┌──
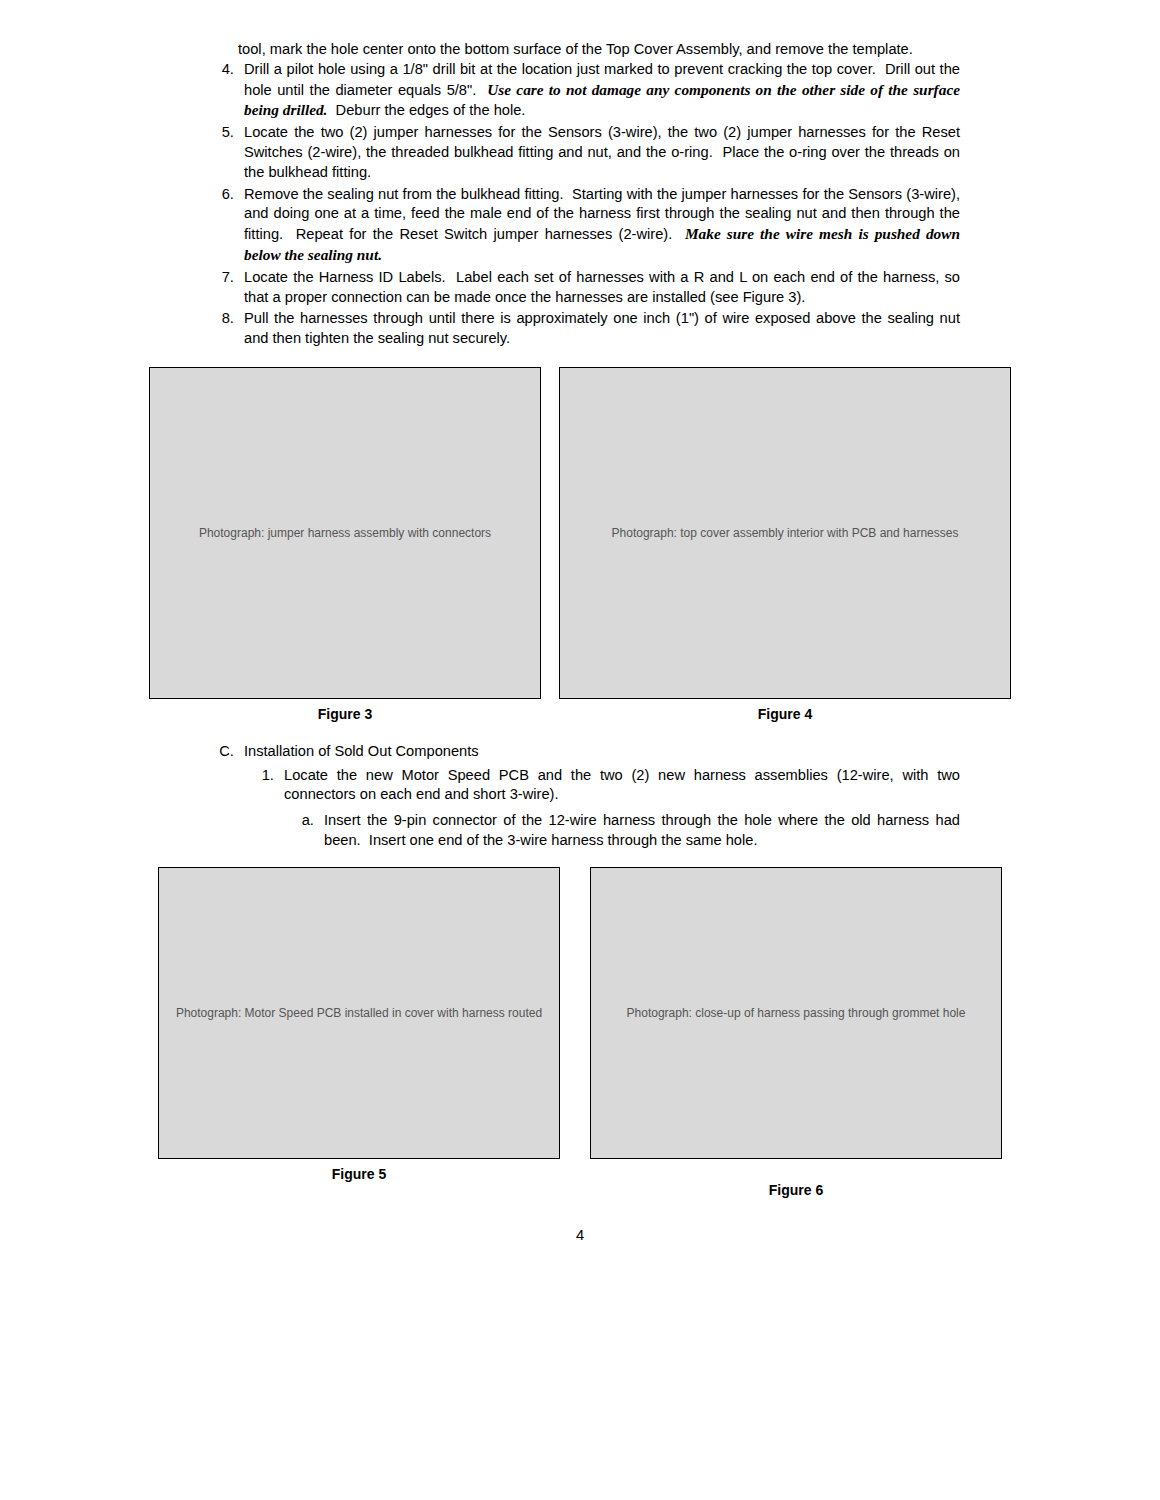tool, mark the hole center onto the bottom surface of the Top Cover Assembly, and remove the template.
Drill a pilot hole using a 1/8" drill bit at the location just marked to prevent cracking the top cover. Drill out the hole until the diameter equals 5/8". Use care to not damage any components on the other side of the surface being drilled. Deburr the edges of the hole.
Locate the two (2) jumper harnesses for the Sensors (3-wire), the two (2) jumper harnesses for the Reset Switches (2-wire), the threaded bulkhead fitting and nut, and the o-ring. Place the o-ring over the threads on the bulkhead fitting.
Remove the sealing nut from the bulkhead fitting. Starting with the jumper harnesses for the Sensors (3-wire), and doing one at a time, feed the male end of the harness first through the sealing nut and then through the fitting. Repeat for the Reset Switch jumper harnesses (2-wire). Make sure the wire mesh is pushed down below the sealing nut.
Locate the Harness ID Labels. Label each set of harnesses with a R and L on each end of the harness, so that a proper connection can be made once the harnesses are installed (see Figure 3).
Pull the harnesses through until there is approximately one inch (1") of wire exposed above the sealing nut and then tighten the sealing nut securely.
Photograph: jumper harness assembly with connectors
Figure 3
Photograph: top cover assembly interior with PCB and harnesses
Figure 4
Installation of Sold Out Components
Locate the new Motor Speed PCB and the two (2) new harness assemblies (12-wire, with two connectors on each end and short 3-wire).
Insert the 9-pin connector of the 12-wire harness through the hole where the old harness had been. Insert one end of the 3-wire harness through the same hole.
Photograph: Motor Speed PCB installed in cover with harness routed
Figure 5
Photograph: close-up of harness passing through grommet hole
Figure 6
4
└──
■ **Exercise**
Across the material, how many lines contain the word "until"? Only the number is wanted.

■ **Written reply**
2